Lately, I’ve been feeling really nostalgic. Nostalgic in an intense emotion kind of way, that has really been something I can’t seem to kick. In which case, this blog is probably going to be more for me than for anybody reading it.
Last fall (I was in Newtown), I had a playlist of music all my own. I don’t recall actually making a playlist, but there are some songs that I played over and over again for different reasons. At the time, they were what helped me through a lot of things and comforted me. Now, they are songs that I desperately want to listen to, but every time I do, it brings back intense emotions that I’m not sure I want to deal with. I’m working on this. So here goes.
Samson by Regina Spektor.
I distinctly remember coming out of Planet Fitness after working out one night. As I was walking to my car, this song came on my headphones. I barely made it to the car before I started crying. Somehow the song was on repeat, and I don’t know how long I sat there in my tears before I pulled it together enough to see clearly enough to drive home. It was snowing. I actually have a Samson, and I would explain everything about him, but if you know me, you know. I still struggle with this precious little guy. The song and my interpretation of the song are two completely different things. So understand that.
Bobby Pins by Mikey Mew and the Lovely Few.
I just remember sitting on my bed listening to this over and over and over again. Often in the afternoons, with my window open, beautiful fall breezes flowing through my bedroom. Me snuggled up in a blanket with the cold air in my face. Mostly, I listened to it at night, after skyping Adam, before I fell asleep. I think that if there was one place I would like to go back to, just one more time, it might be these afternoons. After a walk to Starbucks, a few hours of Lost, and me and my journal. And this song.
Gotta Have You by the Weepies.
Late night drives to PBU with my brother, windows down. Also painting the basement in our house. It made me long for friendships and Adam and people. Newtown was such a precious town, I just wanted to know it more, know friends more. It was a lonely place, and a beautiful place for me all at the same time. Now I miss it. A lot. And maybe it’s because Texas is far more lonely than Newtown ever was. Except my best friend is here, and I like that. And I wouldn’t trade that for anything. Except a move back to Newtown or Columbia.

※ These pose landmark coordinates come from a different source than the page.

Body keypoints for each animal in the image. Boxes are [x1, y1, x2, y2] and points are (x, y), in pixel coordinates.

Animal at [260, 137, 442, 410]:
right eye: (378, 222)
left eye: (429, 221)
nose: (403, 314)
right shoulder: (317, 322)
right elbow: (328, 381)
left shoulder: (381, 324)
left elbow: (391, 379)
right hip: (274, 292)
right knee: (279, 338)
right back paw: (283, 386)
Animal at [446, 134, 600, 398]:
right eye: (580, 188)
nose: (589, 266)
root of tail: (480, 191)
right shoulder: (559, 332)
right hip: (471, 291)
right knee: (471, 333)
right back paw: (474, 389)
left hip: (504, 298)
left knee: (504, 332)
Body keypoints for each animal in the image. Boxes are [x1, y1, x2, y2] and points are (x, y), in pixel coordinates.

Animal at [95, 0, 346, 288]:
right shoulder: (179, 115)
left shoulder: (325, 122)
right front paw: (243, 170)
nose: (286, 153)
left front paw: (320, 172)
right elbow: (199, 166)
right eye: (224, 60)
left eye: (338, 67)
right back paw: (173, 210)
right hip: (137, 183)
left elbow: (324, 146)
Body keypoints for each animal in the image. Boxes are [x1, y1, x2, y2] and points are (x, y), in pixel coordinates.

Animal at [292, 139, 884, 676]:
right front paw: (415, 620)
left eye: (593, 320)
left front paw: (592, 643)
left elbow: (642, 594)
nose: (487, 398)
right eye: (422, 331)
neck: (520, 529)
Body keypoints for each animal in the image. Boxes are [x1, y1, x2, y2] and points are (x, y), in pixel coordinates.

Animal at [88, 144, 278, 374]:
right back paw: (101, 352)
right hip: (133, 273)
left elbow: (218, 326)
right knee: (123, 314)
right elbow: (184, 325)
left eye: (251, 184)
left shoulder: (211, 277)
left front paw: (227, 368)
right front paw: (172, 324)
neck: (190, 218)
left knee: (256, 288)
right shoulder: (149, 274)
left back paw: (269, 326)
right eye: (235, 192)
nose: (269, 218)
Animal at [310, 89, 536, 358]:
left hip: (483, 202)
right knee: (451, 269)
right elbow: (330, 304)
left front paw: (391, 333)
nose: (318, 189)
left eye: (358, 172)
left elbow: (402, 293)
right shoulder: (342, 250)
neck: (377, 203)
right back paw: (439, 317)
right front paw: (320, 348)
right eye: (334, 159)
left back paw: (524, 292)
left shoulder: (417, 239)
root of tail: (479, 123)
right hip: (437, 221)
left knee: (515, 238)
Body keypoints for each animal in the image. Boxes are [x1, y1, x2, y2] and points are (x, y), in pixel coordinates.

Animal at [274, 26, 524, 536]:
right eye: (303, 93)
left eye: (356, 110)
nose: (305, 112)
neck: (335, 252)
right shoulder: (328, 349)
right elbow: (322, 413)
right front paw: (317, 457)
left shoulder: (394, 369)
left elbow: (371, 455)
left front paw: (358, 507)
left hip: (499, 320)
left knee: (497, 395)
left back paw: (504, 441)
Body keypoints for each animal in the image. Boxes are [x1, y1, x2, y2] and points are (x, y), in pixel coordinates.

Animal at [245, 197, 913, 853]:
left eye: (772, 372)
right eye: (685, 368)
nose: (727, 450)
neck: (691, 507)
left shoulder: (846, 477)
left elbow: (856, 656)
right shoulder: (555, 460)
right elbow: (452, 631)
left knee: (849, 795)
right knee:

The Girl by City and Colour.
All I can think of is driving home from Austin last August. I played this on repeat, crying in the back seat after I left my love all alone in his new apartment. God was so patient with me. Megan and Andrew were so patient with me. I listened to it often when I got to Newtown too. And it still makes me think of last August and Austin and Adam. The lyrics are very true to our love story.
Anything and everything Austin Crane. More specifically, Place at the Table.
Also on the list,
Party in the USA by Miley Cyrus. Watcha Say by Jason Darulo. I Gotta Feelin by Black Eyed Peas.
All of these songs remind me, affectionately, of my Bucky and Kayla. New Years Eve on our drive to Philadelphia and Penns Landing. All of New Years Eve really, and the weeks surrounding that. They are the songs that bring more happy emotions. After my lonely time, when I began falling in love with everything about Newtown. And 2 days later, I was engaged. Which means, I was leaving Newtown and the snow. Just after falling in love with it.